* Exercise prompt *
How many lines in the material below contain the word "Zustand"? Reply with the number alone.
[[ Dataset records open ]]
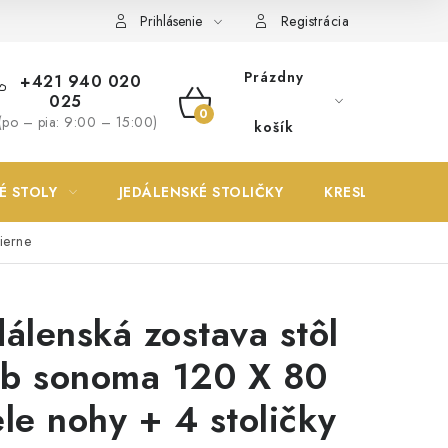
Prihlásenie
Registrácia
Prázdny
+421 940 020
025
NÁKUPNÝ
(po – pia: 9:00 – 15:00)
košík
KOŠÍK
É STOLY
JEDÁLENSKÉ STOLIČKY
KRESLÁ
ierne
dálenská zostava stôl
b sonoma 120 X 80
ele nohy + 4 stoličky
[[ Dataset records closed ]]
[[ Dataset records open ]]
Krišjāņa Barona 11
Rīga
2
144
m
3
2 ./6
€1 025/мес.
[[ Dataset records closed ]]
[[ Dataset records open ]]
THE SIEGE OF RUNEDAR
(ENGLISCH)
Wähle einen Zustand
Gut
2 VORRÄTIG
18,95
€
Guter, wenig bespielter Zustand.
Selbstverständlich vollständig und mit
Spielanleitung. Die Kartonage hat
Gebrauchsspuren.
[[ Dataset records closed ]]
* Result for this task *
2